EXERCISE
Report every line of the records that contains the word "difficile".

(Stored items)
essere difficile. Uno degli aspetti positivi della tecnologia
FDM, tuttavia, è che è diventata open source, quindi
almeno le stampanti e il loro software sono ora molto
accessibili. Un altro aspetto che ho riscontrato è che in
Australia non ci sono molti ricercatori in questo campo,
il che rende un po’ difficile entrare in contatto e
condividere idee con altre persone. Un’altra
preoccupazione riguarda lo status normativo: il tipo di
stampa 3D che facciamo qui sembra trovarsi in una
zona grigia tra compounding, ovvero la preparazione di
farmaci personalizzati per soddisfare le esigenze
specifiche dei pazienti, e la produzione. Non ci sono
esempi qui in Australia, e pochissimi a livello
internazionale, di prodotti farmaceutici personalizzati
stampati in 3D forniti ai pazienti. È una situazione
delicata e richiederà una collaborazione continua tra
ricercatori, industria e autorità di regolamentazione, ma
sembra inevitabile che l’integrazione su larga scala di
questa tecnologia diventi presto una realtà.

---

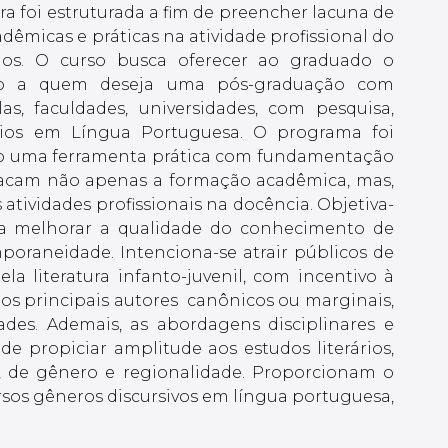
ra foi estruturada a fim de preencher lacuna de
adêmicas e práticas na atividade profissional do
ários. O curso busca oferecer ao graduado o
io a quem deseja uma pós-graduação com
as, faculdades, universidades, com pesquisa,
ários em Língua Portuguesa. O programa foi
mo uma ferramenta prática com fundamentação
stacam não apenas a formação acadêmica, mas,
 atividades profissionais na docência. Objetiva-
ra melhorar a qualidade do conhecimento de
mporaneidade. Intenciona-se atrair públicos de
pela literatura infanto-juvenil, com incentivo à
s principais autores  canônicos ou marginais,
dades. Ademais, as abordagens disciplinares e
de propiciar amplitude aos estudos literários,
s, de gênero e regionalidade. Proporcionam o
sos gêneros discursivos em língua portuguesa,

---

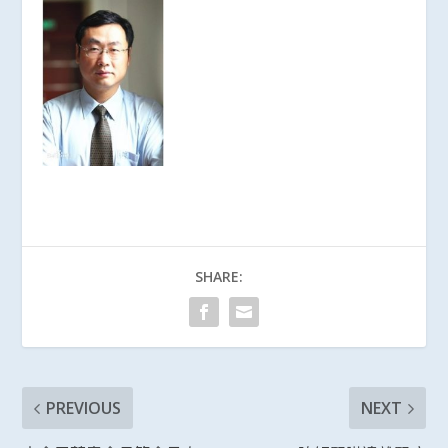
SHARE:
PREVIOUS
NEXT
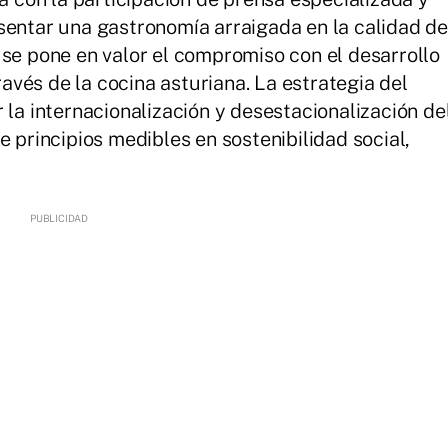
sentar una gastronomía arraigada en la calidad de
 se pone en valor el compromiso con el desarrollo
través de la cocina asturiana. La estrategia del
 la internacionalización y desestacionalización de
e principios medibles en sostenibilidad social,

REPLY
essere difficile. Uno degli aspetti positivi della tecnologia
il che rende un po’ difficile entrare in contatto e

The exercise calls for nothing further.